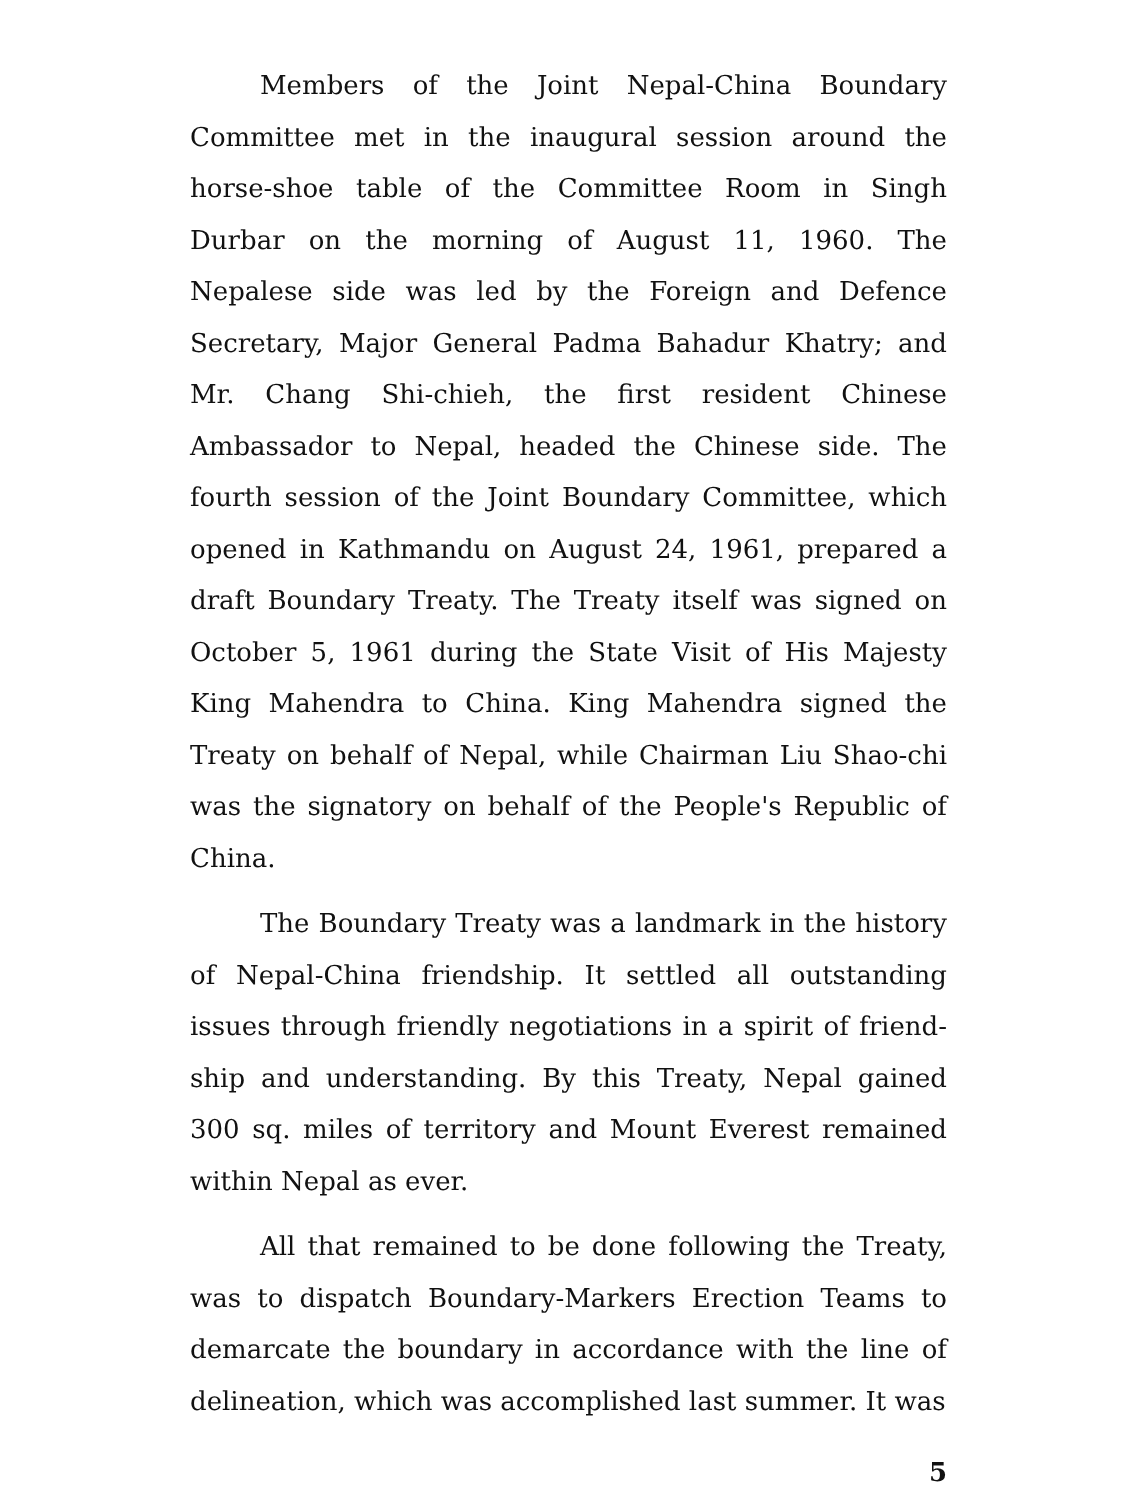Members of the Joint Nepal-China Boundary Committee met in the inaugural session around the horse-shoe table of the Committee Room in Singh Durbar on the morning of August 11, 1960. The Nepalese side was led by the Foreign and Defence Secretary, Major General Padma Bahadur Khatry; and Mr. Chang Shi-chieh, the first resident Chinese Ambassador to Nepal, headed the Chinese side. The fourth session of the Joint Boundary Committee, which opened in Kathmandu on August 24, 1961, prepared a draft Boundary Treaty. The Treaty itself was signed on October 5, 1961 during the State Visit of His Majesty King Mahendra to China. King Mahendra signed the Treaty on behalf of Nepal, while Chairman Liu Shao-chi was the signatory on behalf of the People's Republic of China.
The Boundary Treaty was a landmark in the history of Nepal-China friendship. It settled all outstanding issues through friendly negotiations in a spirit of friend-ship and understanding. By this Treaty, Nepal gained 300 sq. miles of territory and Mount Everest remained within Nepal as ever.
All that remained to be done following the Treaty, was to dispatch Boundary-Markers Erection Teams to demarcate the boundary in accordance with the line of delineation, which was accomplished last summer. It was
5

What the task requires
Output the data exactly as it appears. The pictures do not belong in it.

Your solution
Members of the Joint Nepal-China Boundary Committee met in the inaugural session around the horse-shoe table of the Committee Room in Singh Durbar on the morning of August 11, 1960. The Nepalese side was led by the Foreign and Defence Secretary, Major General Padma Bahadur Khatry; and Mr. Chang Shi-chieh, the first resident Chinese Ambassador to Nepal, headed the Chinese side. The fourth session of the Joint Boundary Committee, which opened in Kathmandu on August 24, 1961, prepared a draft Boundary Treaty. The Treaty itself was signed on October 5, 1961 during the State Visit of His Majesty King Mahendra to China. King Mahendra signed the Treaty on behalf of Nepal, while Chairman Liu Shao-chi was the signatory on behalf of the People's Republic of China.
The Boundary Treaty was a landmark in the history of Nepal-China friendship. It settled all outstanding issues through friendly negotiations in a spirit of friend-ship and understanding. By this Treaty, Nepal gained 300 sq. miles of territory and Mount Everest remained within Nepal as ever.
All that remained to be done following the Treaty, was to dispatch Boundary-Markers Erection Teams to demarcate the boundary in accordance with the line of delineation, which was accomplished last summer. It was
5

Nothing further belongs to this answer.